WN 06.07.2018: Cactus-Premiere: „reich der wörter“

Aufstand der Sprachlosen

Von Helmut Jasny

Münster – Einfache Wörter werden im Bauchladen verkauft, kompliziertere im Fachhandel. Verbotene Wörter gibt es auf dem Schwarzmarkt, und wer einen wirklich tollen Ausdruck haben will, muss eine Menge Geld hinlegen. Dafür hat er dann auch alle Möglichkeiten, in der Welt voranzukommen, die Leute zu manipulieren und seine Stellung zu behaupten.

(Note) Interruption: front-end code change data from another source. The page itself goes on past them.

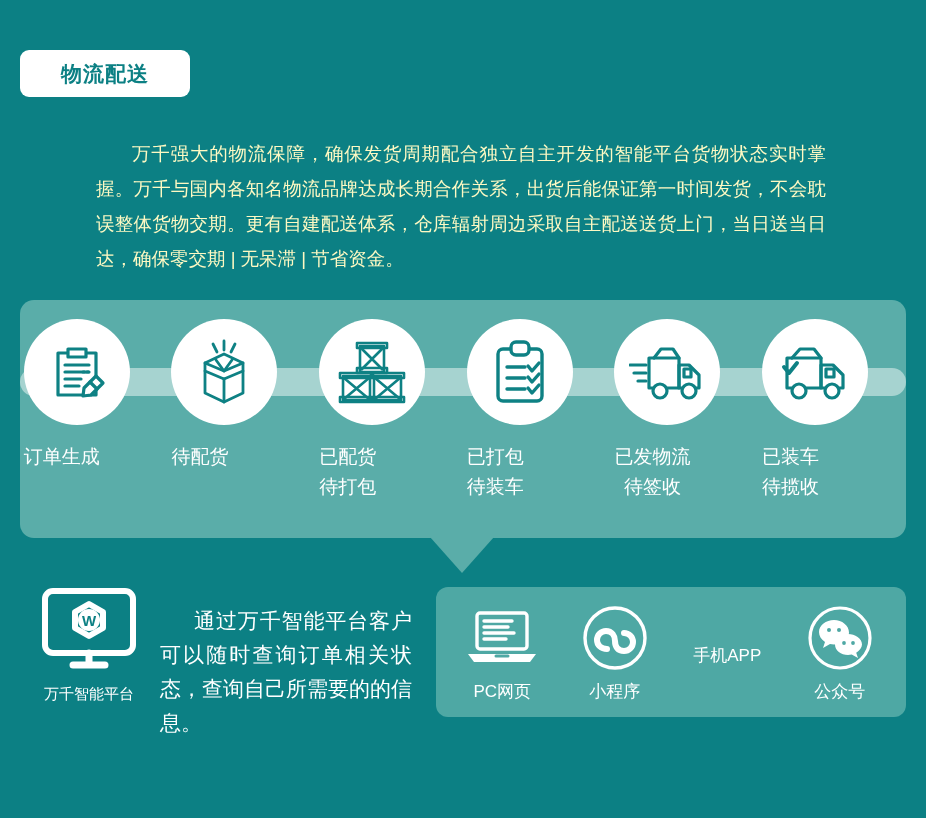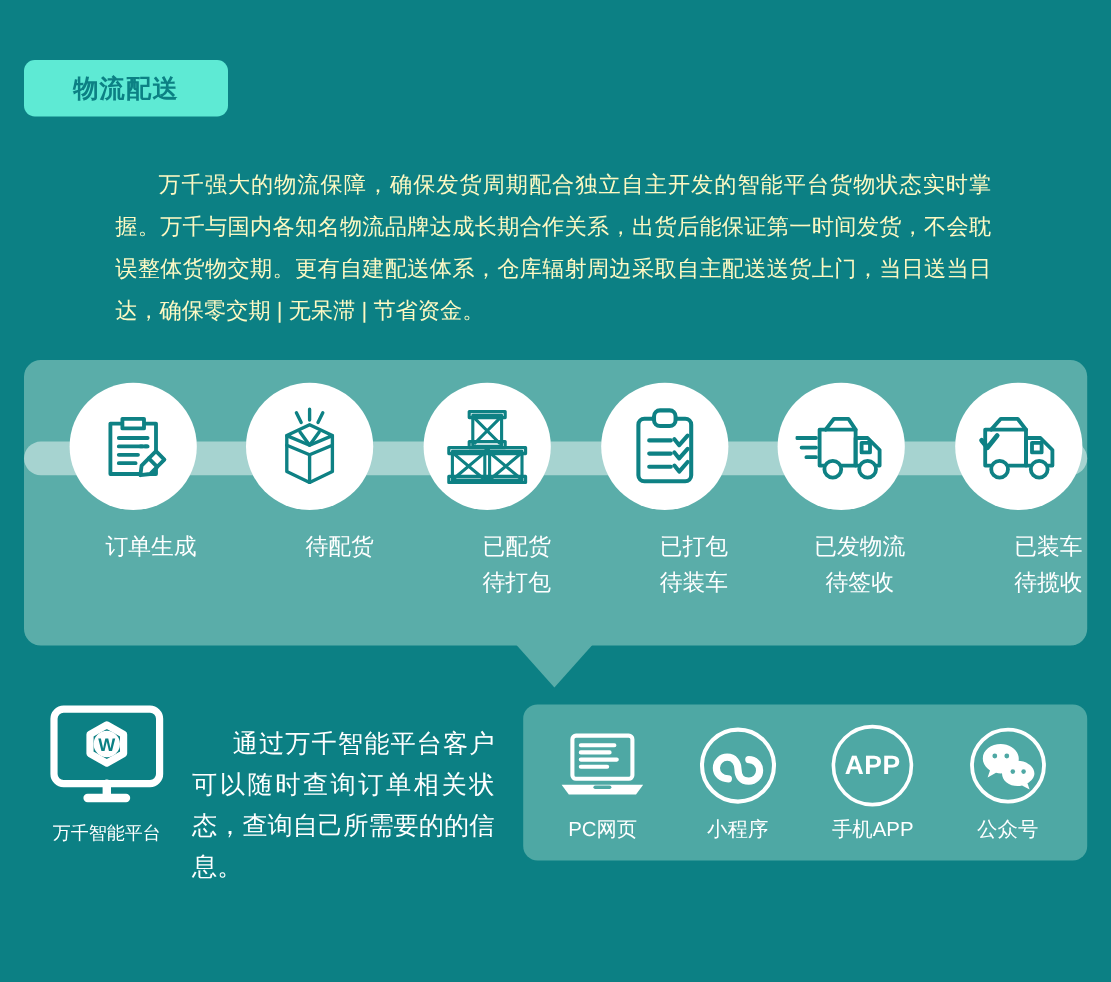--- a/index.html
+++ b/index.html
@@ -9,21 +9,21 @@
     font-family:"Liberation Sans","DejaVu Sans",sans-serif;
     overflow:hidden;
     position:relative;
   }
   .page{position:relative;width:926px;height:818px;}
 
   
   .badge{
     position:absolute;left:20px;top:50px;
     width:170px;height:47px;
-    background:#5eead4;border-radius:9px;
+    background:#ffffff;border-radius:9px;
     display:flex;align-items:center;justify-content:center;
   }
   .badge-text{
     color:#0c8084;font-size:21px;font-weight:bold;letter-spacing:1px;
   }
 
   
   .intro{
     position:absolute;left:96px;top:136px;width:730px;
     color:#fef9c3;font-size:18.5px;line-height:35px;
@@ -47,21 +47,21 @@
     border-left:32px solid transparent;
     border-right:32px solid transparent;
     border-top:36px solid #5aada9;
   }
   .steps{
     position:absolute;left:20px;top:300px;
     width:886px;height:238px;
     display:flex;justify-content:space-around;align-items:flex-start;
     padding-top:19px;box-sizing:border-box;
   }
-  .step{width:140px;display:flex;flex-direction:column;align-items:flex-end;}
+  .step{width:140px;display:flex;flex-direction:column;align-items:flex-start;}
   .step-circle{
     width:106px;height:106px;border-radius:50%;
     background:#ffffff;display:flex;align-items:center;justify-content:center;
     position:relative;z-index:2;
   }
   .step-circle svg{display:block;}
   .step-label{
     margin-top:17px;color:#ffffff;font-size:19px;line-height:30px;
     text-align:center;white-space:pre-line;
   }
@@ -256,23 +256,20 @@
       <span class="channel-icon">
         <svg width="68" height="68" viewBox="0 0 68 68" fill="none" stroke="#ffffff" stroke-width="3.4" stroke-linecap="round">
           <circle cx="34" cy="34" r="30"></circle>
           <path d="M26 45c-6 0-10-4-10-9s4-9 9-9c6 0 9 5 9 10 0 6 3 10 9 10 5 0 9-4 9-9s-4-9-9-9" stroke-width="6"></path>
         </svg>
       </span>
       <span class="channel-label">小程序</span>
     </div>
 
     <div class="channel">
-      <span class="channel-icon">
-        <span class="app-circle">APP</span>
-      </span>
       <span class="channel-label">手机APP</span>
     </div>
 
     <div class="channel">
       <span class="channel-icon">
         <svg width="68" height="68" viewBox="0 0 68 68" fill="none" stroke="#ffffff" stroke-width="3.2" stroke-linecap="round" stroke-linejoin="round">
           <circle cx="34" cy="34" r="30"></circle>
           <path d="M28 16c-8 0-15 5-15 12 0 4 2 7 6 10l-2 6 7-4c1.3.3 2.6.5 4 .5 8 0 15-5 15-12S36 16 28 16z" fill="#ffffff" stroke="none"></path>
           <circle cx="23" cy="26" r="2" fill="#4ea8a4" stroke="none"></circle>
           <circle cx="33" cy="26" r="2" fill="#4ea8a4" stroke="none"></circle>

Worte sind nicht länger wohlfeil in der neuen Cactus-Produktion „reich der wörter“, die am Donnerstag im Pumpenhaus Premiere hatte.
Unter der Regie von Sarah Christine Giese und Ronja Klauschke entwirft das zehnköpfige Ensemble eine Welt, die auf den ersten Blick recht kurios anmutet, auf den zweiten Blick dann gar nicht mehr so sehr. Sprache ist darin nicht länger eine Sache des Lernens, sondern des Kaufens. Arme Menschen erweisen sich hier naturgemäß als sprachlos, reiche hingegen können ihre Wünsche und Bedürfnisse bestens artikulieren.
Für die Umsetzung der Idee hat das Cactus-Theater eine Reihe aussagekräftiger Szenen entwickelt. So sieht man die Akteure, wie sie in der Fabrik schuften und Wörter produzieren. Flotte Stummfilmmusik und eine hektische Fließband-Choreographie sorgen für die passende Stimmung. Es gibt eine Bestsellerliste der meistverkauften Wörter und einen Werbespot für besonders coole Ausdrücke, die Jungs erwerben können, um in Clubs erfolgreich Mädchen anzusprechen. Auch Wörter, die man nicht mehr verwenden kann, weil man in eine neue Sprache oder Kultur geraten ist, werden thematisiert. Und in der Altwortsammelstelle werden abgenutzte Begriffe zu neuen Vokabeln recycelt.
Es ist ein originelles, höchst vergnügliches Stück, das Cactus hier auf die Bühne bringt. Als „modernes Theater-Tanz-Märchen“ wird es im Programm bezeichnet – zu Recht, denn mit fortlaufendem Spiel treten die Dialoge zugunsten des Tanzes immer mehr in den Hintergrund. Die von Sebastian Knipp entwickelten Choreographien reichen vom verliebten Pas de deux bis hin zum Aufstand der Sprachlosen. Aufstand deshalb, weil sich die Menschen nicht länger ihrer Ausdrucksmöglichkeiten berauben lassen und rebellieren. Mit Erfolg, denn es ist ja ein Märchen. Und als am Ende Zettel mit lauter schönen Wörtern vom Himmel fallen, ist nicht nur die Sprache wieder frei, sondern auch der Mensch.

Die Menschen vor den Toren wollen sich nicht länger ihrer Ausdrucksmöglichkeiten berauben lassen: Sie rebellieren.